Kerry King: No, because back when we started in '81, '82, "old" had a different meaning me to back then. Old was 55, and I'm past that and I don't feel old. Things hurt worse than when I was 25, but the Slayer shows are still epic. So back then, absolutely not. If Jeff was alive, he'd say, we used to do it for chicks and beer, and I didn't drink beer, so we did it for chicks. [Laughs]
You're touring with Anthrax now, but did you ever view them as a rival?
Yeah, for sure. When the "big four" came out [Anthrax, Megadeth, Metallica, and Slayer]. When we did the tour Clash of the Titans [with Megadeth] around '90, '91, it was always, you know, you couldn't really be at war after that point. We thought we were better than everybody. I would imagine Anthrax probably did too. Dave Mustaine thinks that to this day. [Laughs]
So it's been a couple of years since Jeff's death. How is the band honoring him now?
Well, this tour doesn't really have anything to do with him. Is it a tragedy?
Slayer has been around for almost four decades. What's next? Do you ever think about the final chapter for this band?
I don't have an endgame in mind. That being said, I don't want to die onstage either. The good news is we've got seven to eight songs from the last recording. The lyrics don't make those songs change. They're done, recorded, with the Repentless sound. We've got plenty of stuff — it's just finding time to get in the studio again. [The record label] Nuclear Blast is already bugging me about that, but I don't see that happening until at least late next year or early the following year... It's a wonderful place to be. We've never been this far ahead.

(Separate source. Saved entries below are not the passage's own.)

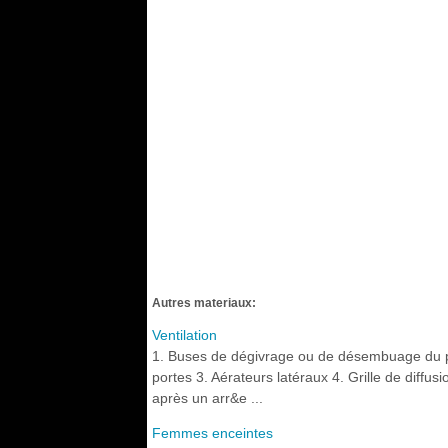
Autres materiaux:
Ventilation
1. Buses de dégivrage ou de désembuage du p
portes 3. Aérateurs latéraux 4. Grille de diffusi
après un arr&e ...
Femmes enceintes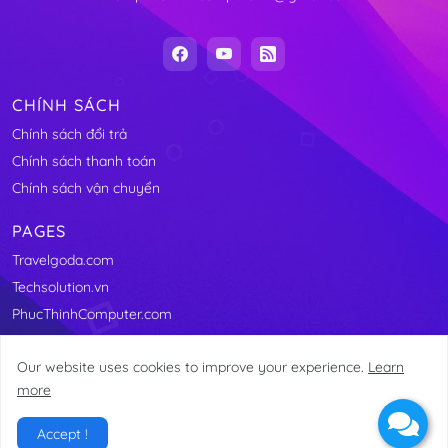
CHÍNH SÁCH
Chính sách đổi trả
Chính sách thanh toán
Chính sách vận chuyển
PAGES
Travelgoda.com
Techsolution.vn
PhucThinhComputer.com
Our website uses cookies to improve your experience.
Learn
more
@2011-2025 Linhkienmaytinhvungtau.com
Accept !
Home
About
Contact
Site Map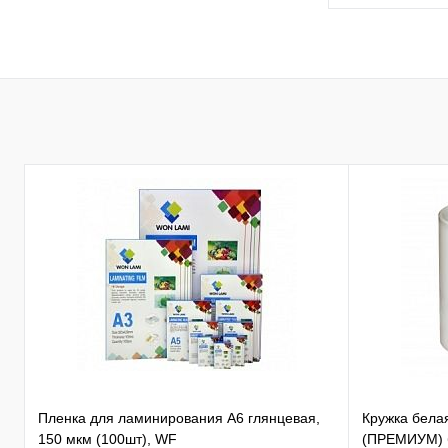
Пленка для ламинирования А6 глянцевая,
Кружка бела
150 мкм (100шт), WF
(ПРЕМИУМ) б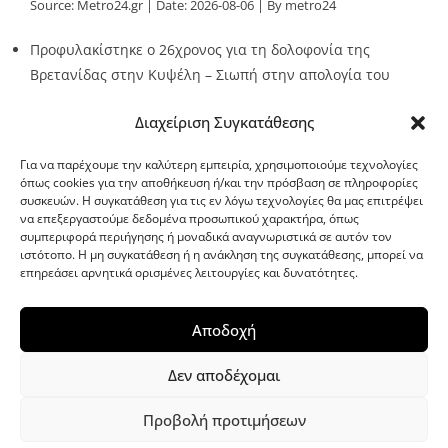
Source:
Metro24.gr
Date: 2026-08-06
By metro24
Προφυλακίστηκε ο 26χρονος για τη δολοφονία της
Βρετανίδας στην Κυψέλη – Σιωπή στην απολογία του
Source:
Metro24.gr
Date: 2026-08-06
By metro24
Διαχείριση Συγκατάθεσης
Για να παρέχουμε την καλύτερη εμπειρία, χρησιμοποιούμε τεχνολογίες
όπως cookies για την αποθήκευση ή/και την πρόσβαση σε πληροφορίες
συσκευών. Η συγκατάθεση για τις εν λόγω τεχνολογίες θα μας επιτρέψει
να επεξεργαστούμε δεδομένα προσωπικού χαρακτήρα, όπως
G-point.gr
συμπεριφορά περιήγησης ή μοναδικά αναγνωριστικά σε αυτόν τον
ιστότοπο. Η μη συγκατάθεση ή η ανάκληση της συγκατάθεσης, μπορεί να
επηρεάσει αρνητικά ορισμένες λειτουργίες και δυνατότητες.
Αποδοχή
Δεν αποδέχομαι
Προβολή προτιμήσεων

Metal, for the most part in mainstream rock, seems to be out of fashion. What advice would you offer young heavy-metal bands trying to make it in 2016?
I gotta tell you, dude, I wouldn't know the first place to start. You got to figure, when we were doing it, we would hop fences in fucking high schools and put flyers in lockers and stuff. There was no internet. It's a completely different world these days. The only thing, the only hard advice I'd give: Don't play music you don't believe in. For instance, if I made Slayer a pop band, a rock 'n' roll band, I don't believe in that. The fans don't believe in that. You've got to do what you love, and I love metal. I'm a metal kid. I could sit here and talk metal for hours.
Last question: If you could grow back your hair, would you?
Nah. It was a pain in the ass when I had it. [Laughs] My beard is a pain in the ass on its own.